In der Ukraine brütet die Bergdrossel üblicherweise in den Karpaten, weshalb die Sichtung dieses Vogels in der Region Kyiv möglicherweise mit seinen Migrationsbewegungen in Verbindung steht. Diese Entdeckung weckt nicht nur das Interesse von Ornithologen, sondern auch von Ökologen, da sie auf mögliche Veränderungen in der ökologischen Situation in der Region hindeutet.
Wissenschaftler haben betont, dass der dokumentierte Fall eine wichtige Ergänzung zum Wissen über die räumliche Dynamik der Art darstellt und die Notwendigkeit weiterer Monitoring-Maßnahmen der Ornithofauna in dieser Region unterstreicht. Diese Entdeckung hebt auch die Bedeutung der laufenden Forschungen im Tschernobyl-Naturschutzgebiet hervor, da dieses Gebiet, trotz seiner belasteten Geschichte, möglicherweise ein Lebensraum für neue Vogelarten werden kann.

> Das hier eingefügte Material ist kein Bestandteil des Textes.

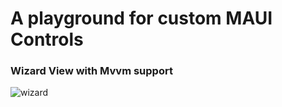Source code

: # A playground for custom MAUI Controls

### Wizard View with Mvvm support

![wizard](https://github.com/InquisitorJax/MAUI-Controls/assets/1822976/93a1208c-a262-41f0-9699-9ff89a17aea9)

Die aktuelle Sichtung der Bergdrossel wurde im Rahmen gemeinsamer Forschungsprojekte durchgeführt, die in Zusammenarbeit mit Vertretern der Taras-Schewtschenko-Nationaluniversität Kyiv stattfanden. Der Beobachter, Andrij Simon, äußerte seinen Dank an Tim Myusso und den Samuel Freeman Charitable Trust für die kontinuierliche Unterstützung bei der Durchführung wissenschaftlicher Forschungen.
Dieses Ereignis unterstreicht erneut die Bedeutung des Naturschutzes und der Erhaltung der biologischen Vielfalt, denn selbst unter extremen Bedingungen wie in Tschernobyl kann die Natur mit neuen Entdeckungen überraschen. Die Wissenschaftler hoffen, dass zukünftige Forschungen dazu beitragen werden, zu verstehen, wie Veränderungen in der Umwelt die Migrationsmuster von Vögeln und deren Verbreitung in der Ukraine beeinflussen.